• **Exercise**: Exact copies of all the lines below are wanted, without a single picture.

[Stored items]
━━━━━━━━

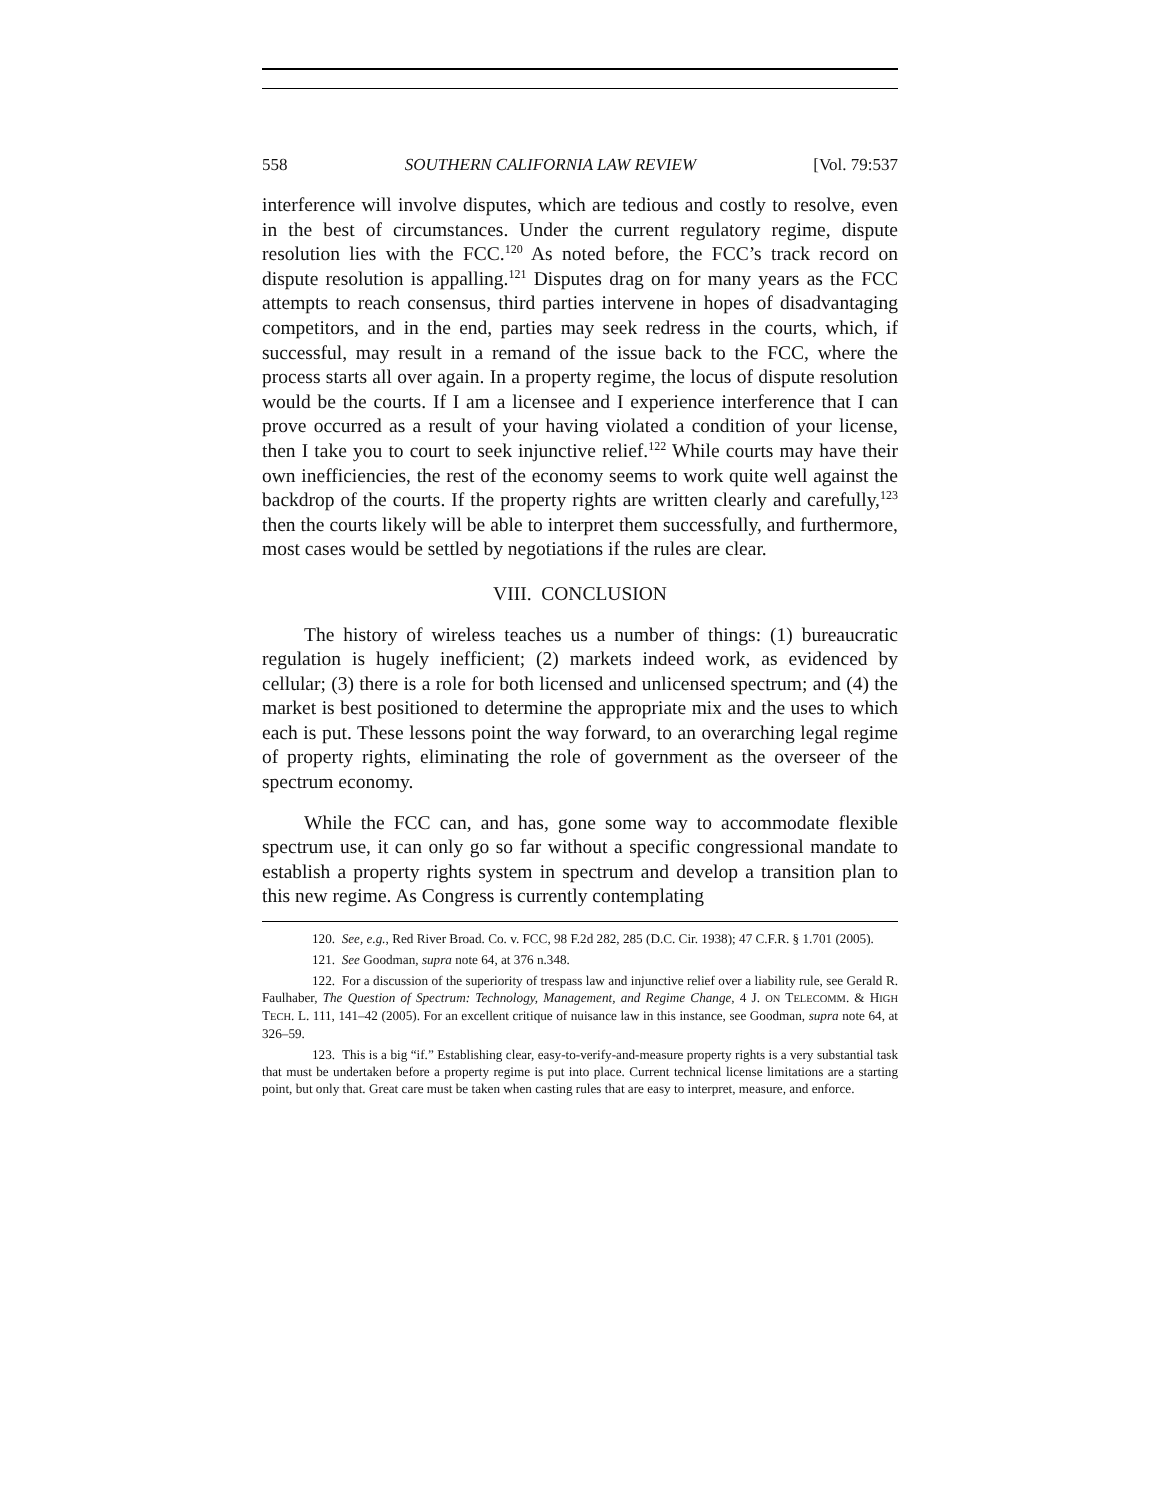558 SOUTHERN CALIFORNIA LAW REVIEW [Vol. 79:537
interference will involve disputes, which are tedious and costly to resolve, even in the best of circumstances. Under the current regulatory regime, dispute resolution lies with the FCC.<sup>120</sup> As noted before, the FCC’s track record on dispute resolution is appalling.<sup>121</sup> Disputes drag on for many years as the FCC attempts to reach consensus, third parties intervene in hopes of disadvantaging competitors, and in the end, parties may seek redress in the courts, which, if successful, may result in a remand of the issue back to the FCC, where the process starts all over again. In a property regime, the locus of dispute resolution would be the courts. If I am a licensee and I experience interference that I can prove occurred as a result of your having violated a condition of your license, then I take you to court to seek injunctive relief.<sup>122</sup> While courts may have their own inefficiencies, the rest of the economy seems to work quite well against the backdrop of the courts. If the property rights are written clearly and carefully,<sup>123</sup> then the courts likely will be able to interpret them successfully, and furthermore, most cases would be settled by negotiations if the rules are clear.
VIII. CONCLUSION
The history of wireless teaches us a number of things: (1) bureaucratic regulation is hugely inefficient; (2) markets indeed work, as evidenced by cellular; (3) there is a role for both licensed and unlicensed spectrum; and (4) the market is best positioned to determine the appropriate mix and the uses to which each is put. These lessons point the way forward, to an overarching legal regime of property rights, eliminating the role of government as the overseer of the spectrum economy.
While the FCC can, and has, gone some way to accommodate flexible spectrum use, it can only go so far without a specific congressional mandate to establish a property rights system in spectrum and develop a transition plan to this new regime. As Congress is currently contemplating
120. See, e.g., Red River Broad. Co. v. FCC, 98 F.2d 282, 285 (D.C. Cir. 1938); 47 C.F.R. § 1.701 (2005).
121. See Goodman, supra note 64, at 376 n.348.
122. For a discussion of the superiority of trespass law and injunctive relief over a liability rule, see Gerald R. Faulhaber, The Question of Spectrum: Technology, Management, and Regime Change, 4 J. ON TELECOMM. & HIGH TECH. L. 111, 141–42 (2005). For an excellent critique of nuisance law in this instance, see Goodman, supra note 64, at 326–59.
123. This is a big “if.” Establishing clear, easy-to-verify-and-measure property rights is a very substantial task that must be undertaken before a property regime is put into place. Current technical license limitations are a starting point, but only that. Great care must be taken when casting rules that are easy to interpret, measure, and enforce.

━━━━━━━━

• **Reply**:
558 SOUTHERN CALIFORNIA LAW REVIEW [Vol. 79:537
interference will involve disputes, which are tedious and costly to resolve, even in the best of circumstances. Under the current regulatory regime, dispute resolution lies with the FCC.<sup>120</sup> As noted before, the FCC’s track record on dispute resolution is appalling.<sup>121</sup> Disputes drag on for many years as the FCC attempts to reach consensus, third parties intervene in hopes of disadvantaging competitors, and in the end, parties may seek redress in the courts, which, if successful, may result in a remand of the issue back to the FCC, where the process starts all over again. In a property regime, the locus of dispute resolution would be the courts. If I am a licensee and I experience interference that I can prove occurred as a result of your having violated a condition of your license, then I take you to court to seek injunctive relief.<sup>122</sup> While courts may have their own inefficiencies, the rest of the economy seems to work quite well against the backdrop of the courts. If the property rights are written clearly and carefully,<sup>123</sup> then the courts likely will be able to interpret them successfully, and furthermore, most cases would be settled by negotiations if the rules are clear.
VIII. CONCLUSION
The history of wireless teaches us a number of things: (1) bureaucratic regulation is hugely inefficient; (2) markets indeed work, as evidenced by cellular; (3) there is a role for both licensed and unlicensed spectrum; and (4) the market is best positioned to determine the appropriate mix and the uses to which each is put. These lessons point the way forward, to an overarching legal regime of property rights, eliminating the role of government as the overseer of the spectrum economy.
While the FCC can, and has, gone some way to accommodate flexible spectrum use, it can only go so far without a specific congressional mandate to establish a property rights system in spectrum and develop a transition plan to this new regime. As Congress is currently contemplating
120. See, e.g., Red River Broad. Co. v. FCC, 98 F.2d 282, 285 (D.C. Cir. 1938); 47 C.F.R. § 1.701 (2005).
121. See Goodman, supra note 64, at 376 n.348.
122. For a discussion of the superiority of trespass law and injunctive relief over a liability rule, see Gerald R. Faulhaber, The Question of Spectrum: Technology, Management, and Regime Change, 4 J. ON TELECOMM. & HIGH TECH. L. 111, 141–42 (2005). For an excellent critique of nuisance law in this instance, see Goodman, supra note 64, at 326–59.
123. This is a big “if.” Establishing clear, easy-to-verify-and-measure property rights is a very substantial task that must be undertaken before a property regime is put into place. Current technical license limitations are a starting point, but only that. Great care must be taken when casting rules that are easy to interpret, measure, and enforce.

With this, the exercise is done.